### TASK OBJECTIVE:
Your response should consist of the entries below, reproduced exactly and without their images.

(Saved entries)
________________________
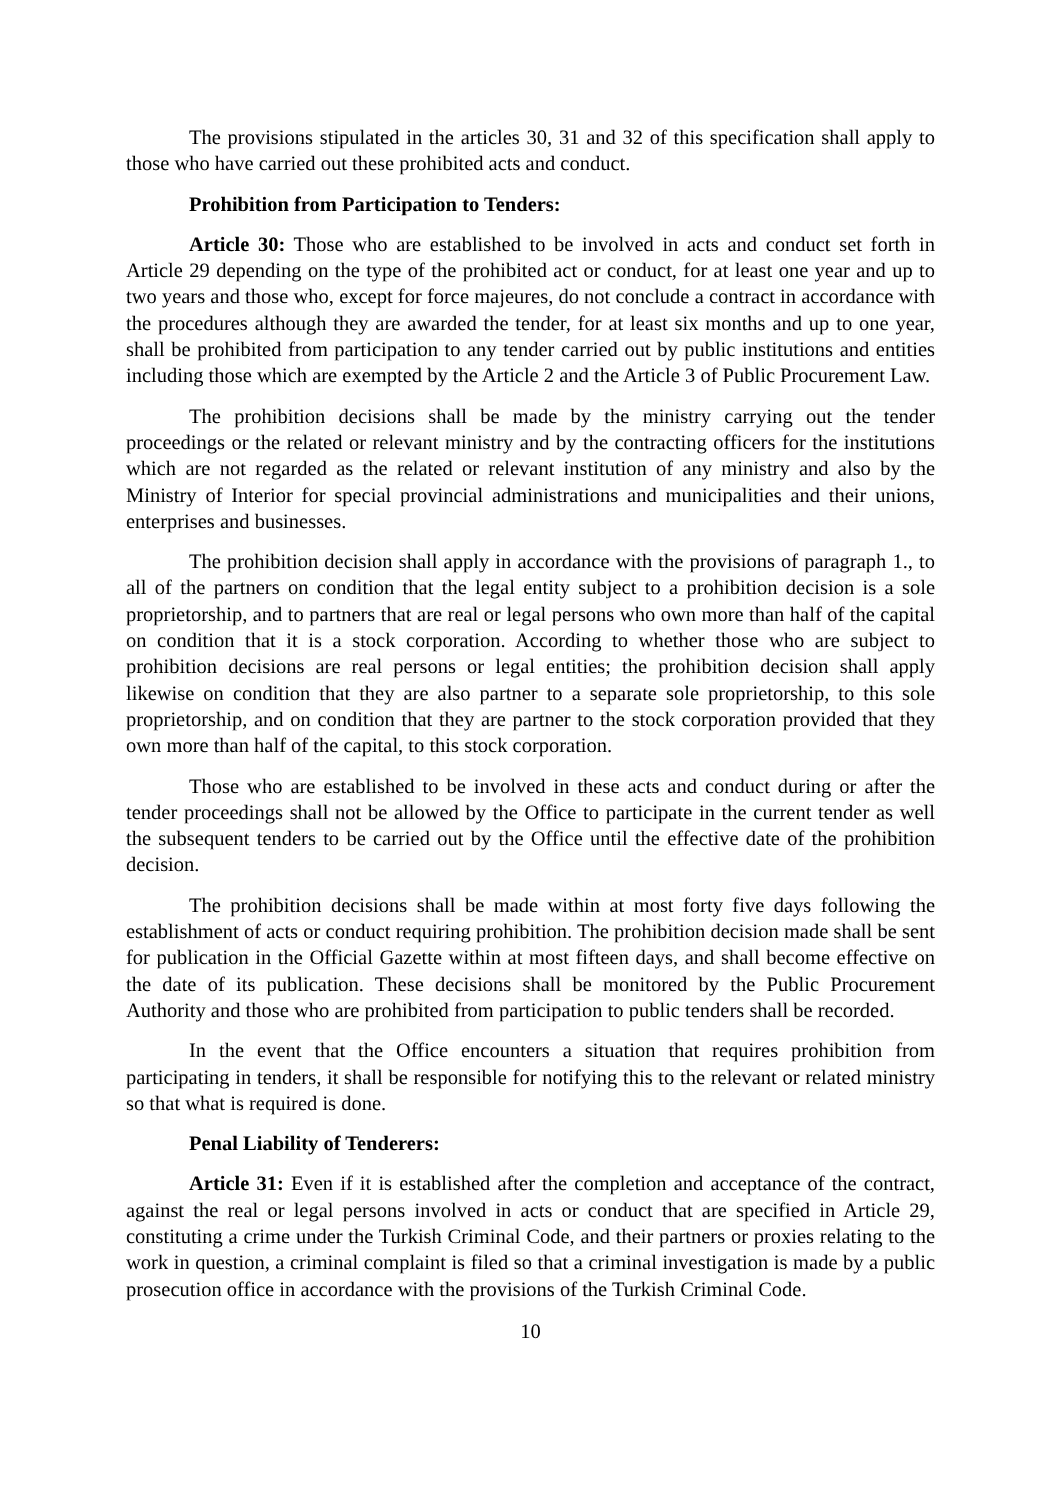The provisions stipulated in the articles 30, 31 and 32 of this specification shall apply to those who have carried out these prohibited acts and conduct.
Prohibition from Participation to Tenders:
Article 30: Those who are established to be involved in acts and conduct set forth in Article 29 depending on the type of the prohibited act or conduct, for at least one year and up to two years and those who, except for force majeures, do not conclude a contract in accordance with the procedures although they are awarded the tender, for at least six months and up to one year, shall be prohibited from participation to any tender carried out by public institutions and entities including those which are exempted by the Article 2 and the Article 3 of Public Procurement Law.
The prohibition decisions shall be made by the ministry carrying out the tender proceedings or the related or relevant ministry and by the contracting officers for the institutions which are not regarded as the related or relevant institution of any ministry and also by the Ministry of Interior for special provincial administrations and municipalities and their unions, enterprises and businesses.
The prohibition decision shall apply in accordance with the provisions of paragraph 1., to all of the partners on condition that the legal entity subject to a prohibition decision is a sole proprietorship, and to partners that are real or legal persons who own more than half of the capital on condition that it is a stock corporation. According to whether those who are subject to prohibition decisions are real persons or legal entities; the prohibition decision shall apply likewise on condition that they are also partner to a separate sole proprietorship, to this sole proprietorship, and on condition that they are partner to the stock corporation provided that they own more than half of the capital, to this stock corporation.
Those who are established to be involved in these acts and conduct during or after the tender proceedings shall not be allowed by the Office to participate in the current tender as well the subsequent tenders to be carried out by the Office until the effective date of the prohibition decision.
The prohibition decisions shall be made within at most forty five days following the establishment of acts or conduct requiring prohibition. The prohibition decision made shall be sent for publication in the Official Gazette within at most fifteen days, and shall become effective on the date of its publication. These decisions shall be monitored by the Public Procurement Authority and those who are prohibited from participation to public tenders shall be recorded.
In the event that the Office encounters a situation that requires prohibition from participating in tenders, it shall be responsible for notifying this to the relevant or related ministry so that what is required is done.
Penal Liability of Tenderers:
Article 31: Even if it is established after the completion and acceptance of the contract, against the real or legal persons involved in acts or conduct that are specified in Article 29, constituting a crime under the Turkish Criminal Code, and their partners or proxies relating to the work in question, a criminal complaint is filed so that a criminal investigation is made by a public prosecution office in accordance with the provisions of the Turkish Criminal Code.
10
________________________
### PROBLEM SOLUTION:
The provisions stipulated in the articles 30, 31 and 32 of this specification shall apply to those who have carried out these prohibited acts and conduct.
Prohibition from Participation to Tenders:
Article 30: Those who are established to be involved in acts and conduct set forth in Article 29 depending on the type of the prohibited act or conduct, for at least one year and up to two years and those who, except for force majeures, do not conclude a contract in accordance with the procedures although they are awarded the tender, for at least six months and up to one year, shall be prohibited from participation to any tender carried out by public institutions and entities including those which are exempted by the Article 2 and the Article 3 of Public Procurement Law.
The prohibition decisions shall be made by the ministry carrying out the tender proceedings or the related or relevant ministry and by the contracting officers for the institutions which are not regarded as the related or relevant institution of any ministry and also by the Ministry of Interior for special provincial administrations and municipalities and their unions, enterprises and businesses.
The prohibition decision shall apply in accordance with the provisions of paragraph 1., to all of the partners on condition that the legal entity subject to a prohibition decision is a sole proprietorship, and to partners that are real or legal persons who own more than half of the capital on condition that it is a stock corporation. According to whether those who are subject to prohibition decisions are real persons or legal entities; the prohibition decision shall apply likewise on condition that they are also partner to a separate sole proprietorship, to this sole proprietorship, and on condition that they are partner to the stock corporation provided that they own more than half of the capital, to this stock corporation.
Those who are established to be involved in these acts and conduct during or after the tender proceedings shall not be allowed by the Office to participate in the current tender as well the subsequent tenders to be carried out by the Office until the effective date of the prohibition decision.
The prohibition decisions shall be made within at most forty five days following the establishment of acts or conduct requiring prohibition. The prohibition decision made shall be sent for publication in the Official Gazette within at most fifteen days, and shall become effective on the date of its publication. These decisions shall be monitored by the Public Procurement Authority and those who are prohibited from participation to public tenders shall be recorded.
In the event that the Office encounters a situation that requires prohibition from participating in tenders, it shall be responsible for notifying this to the relevant or related ministry so that what is required is done.
Penal Liability of Tenderers:
Article 31: Even if it is established after the completion and acceptance of the contract, against the real or legal persons involved in acts or conduct that are specified in Article 29, constituting a crime under the Turkish Criminal Code, and their partners or proxies relating to the work in question, a criminal complaint is filed so that a criminal investigation is made by a public prosecution office in accordance with the provisions of the Turkish Criminal Code.
10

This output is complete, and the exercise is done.